Sporo dyskusji wywołała również kwestia pracy selekcjonera kadry i tego, jaki pomysł na zespół ma Probierz. Bieniuk pracował w przeszłości z tym szkoleniowcem i jest optymistą w sprawie awansu polskiej drużyny na mistrzostwa świata.
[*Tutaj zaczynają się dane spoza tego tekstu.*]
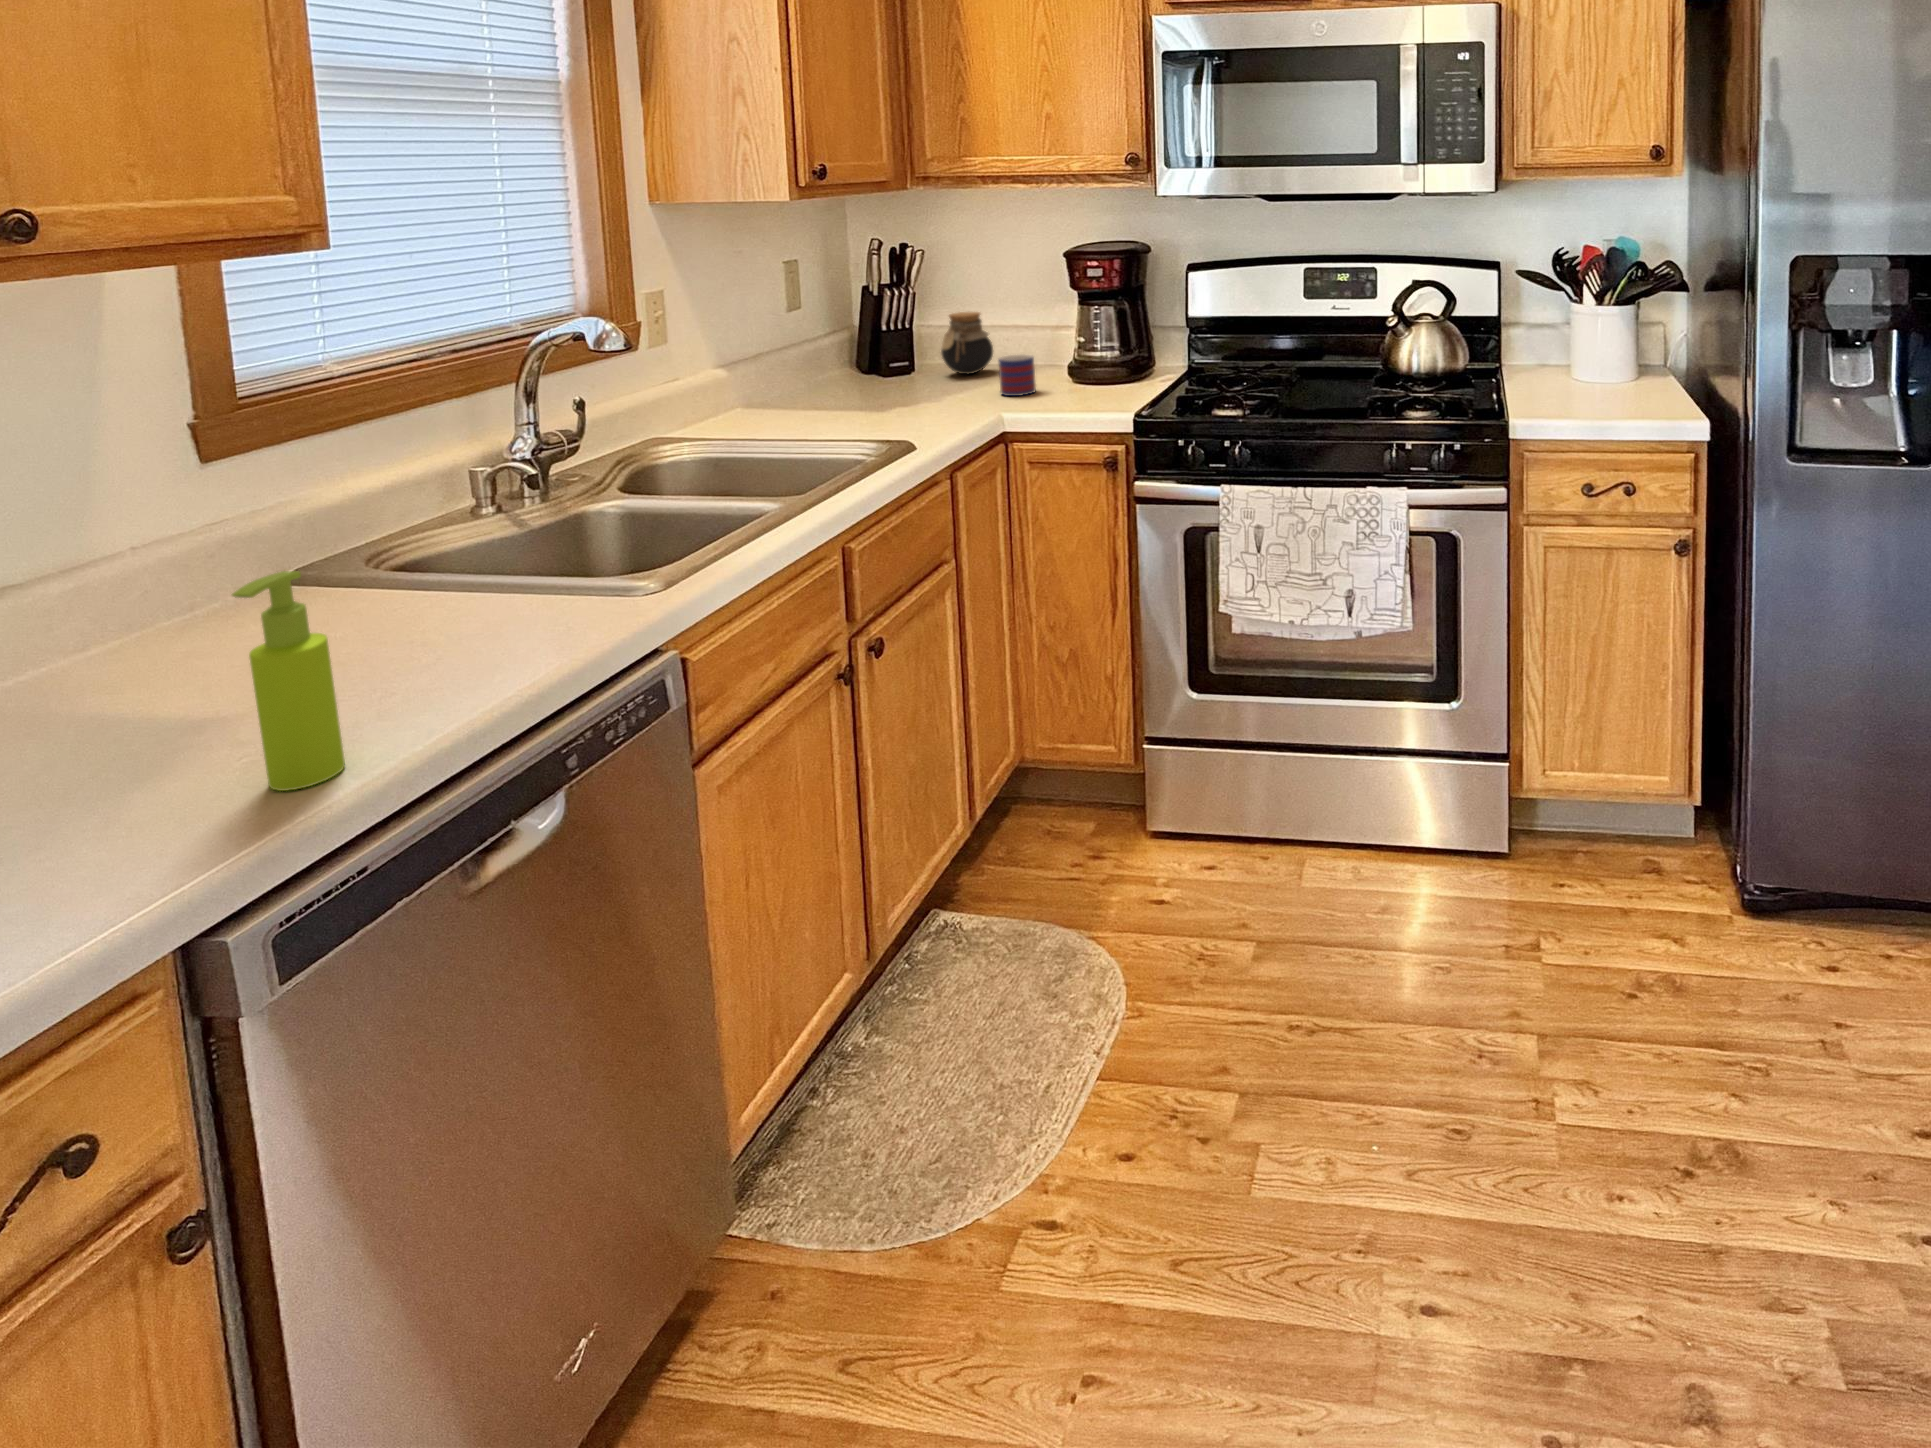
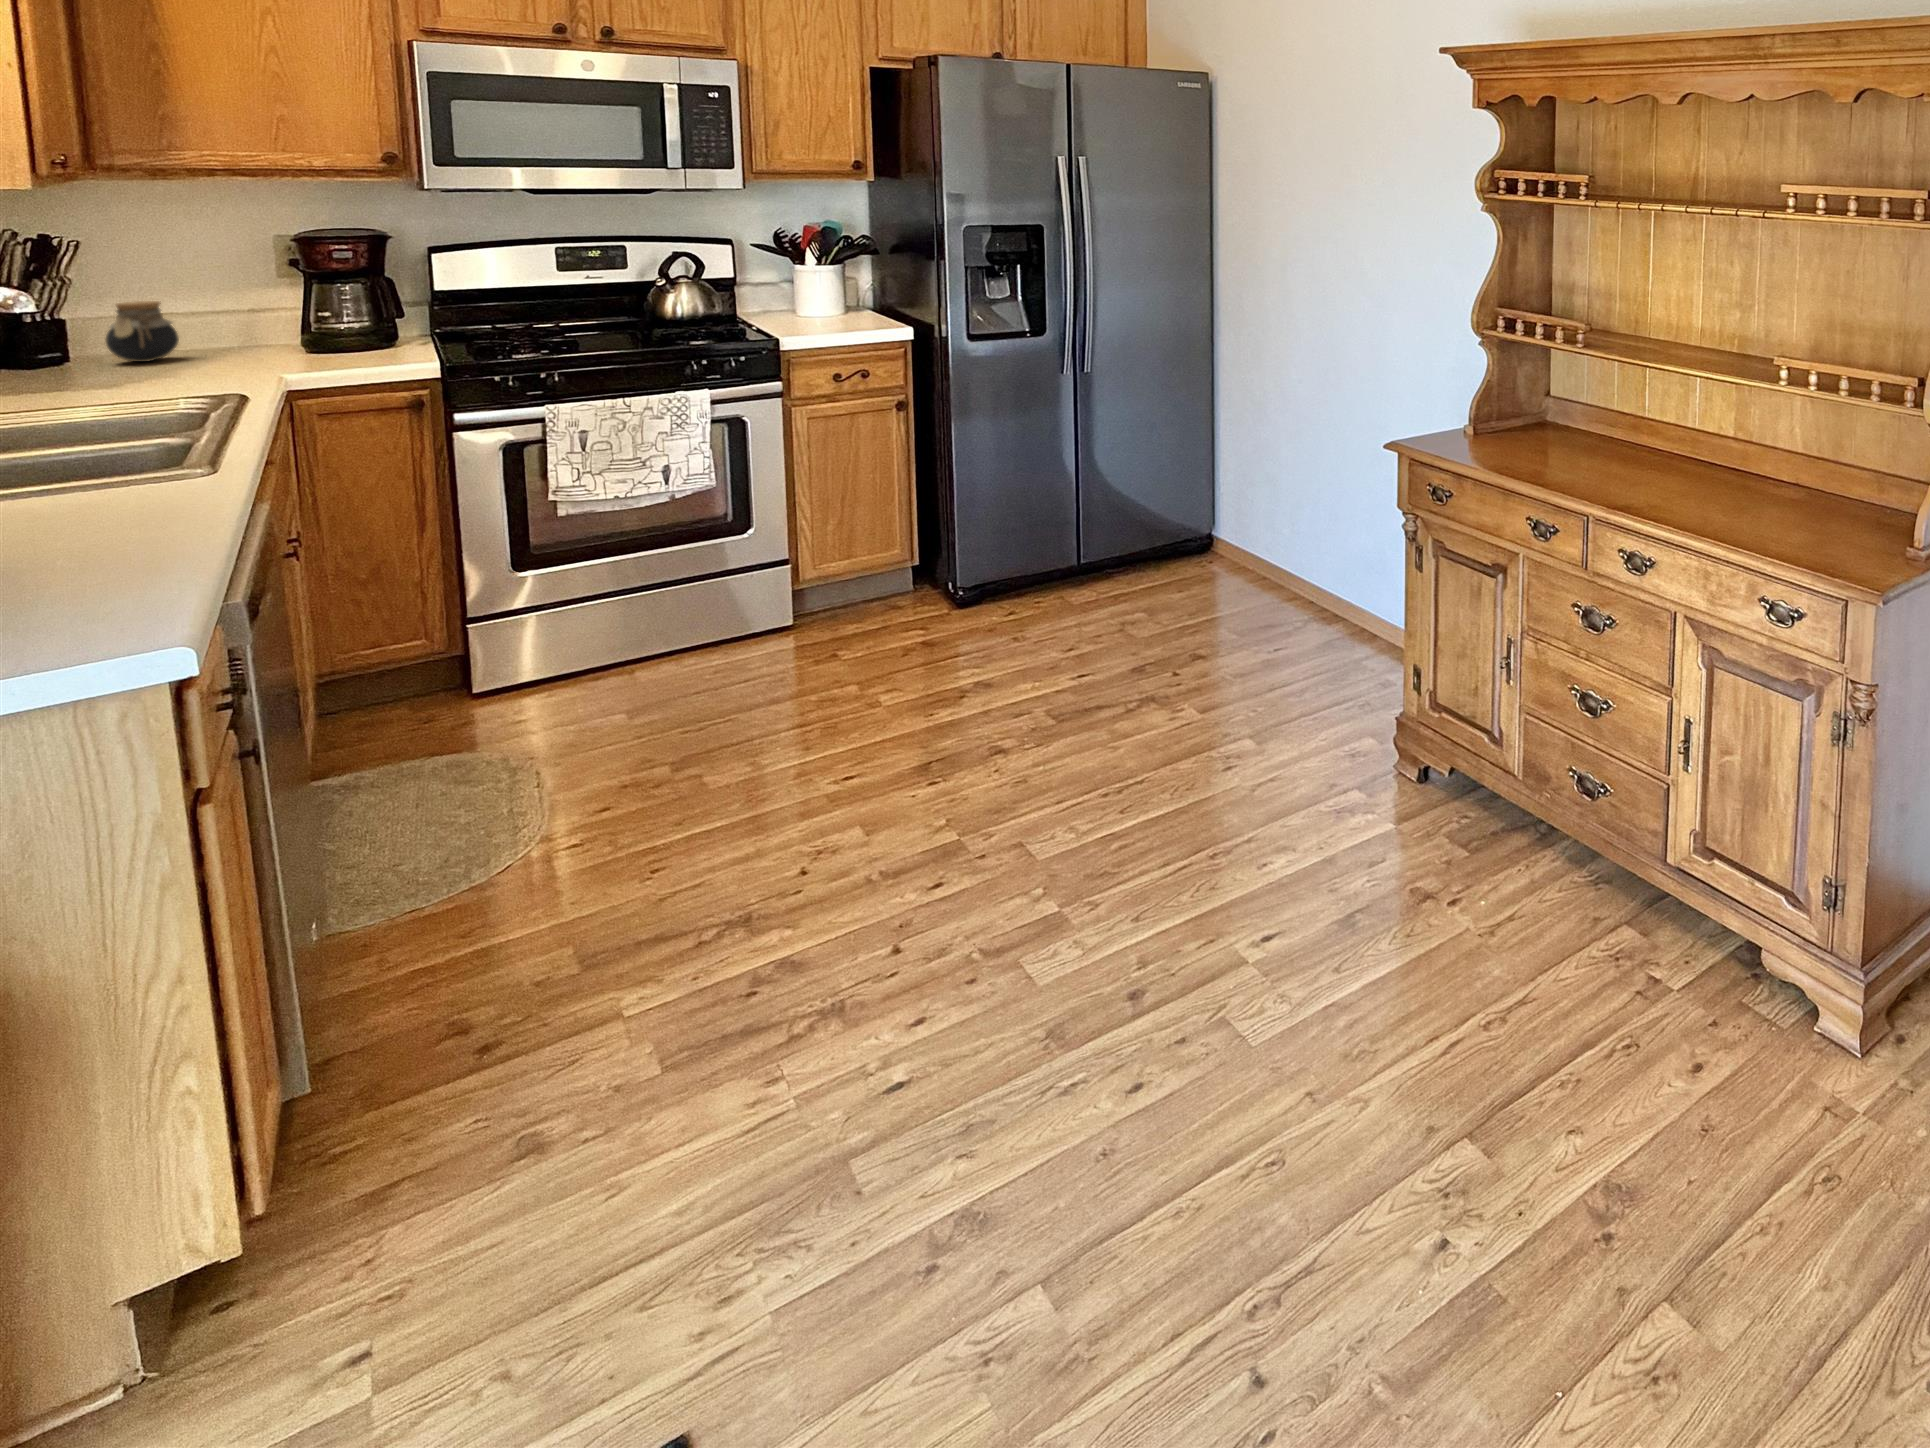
mug: present [999,354,1036,396] -> none [235,330,283,367]
soap dispenser: present [232,571,345,791] -> none [78,403,148,542]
- Pracowałem z Michałem Probierzem w Lechii Gdańsk. Mam o nim bardzo dobre zdanie, jako o trenerze. Nie wiem, jak teraz wygląda jego praca od środka, może ewoluowała. W piłce nożnej działa to wszystko w ten sposób, że jest się tak dobrym, jak ostatni mecz. A fakty są takie, że Michał Probierz ze swoją reprezentacją zapunktował, ma sześć punktów i sporo czasu, by pomyśleć o tym, jak ułożyć zespół przed kolejnym zgrupowaniem. Wierzę w to, że trener Probierz jest w stanie wprowadzić naszą reprezentację do mistrzostw świata - zakończył.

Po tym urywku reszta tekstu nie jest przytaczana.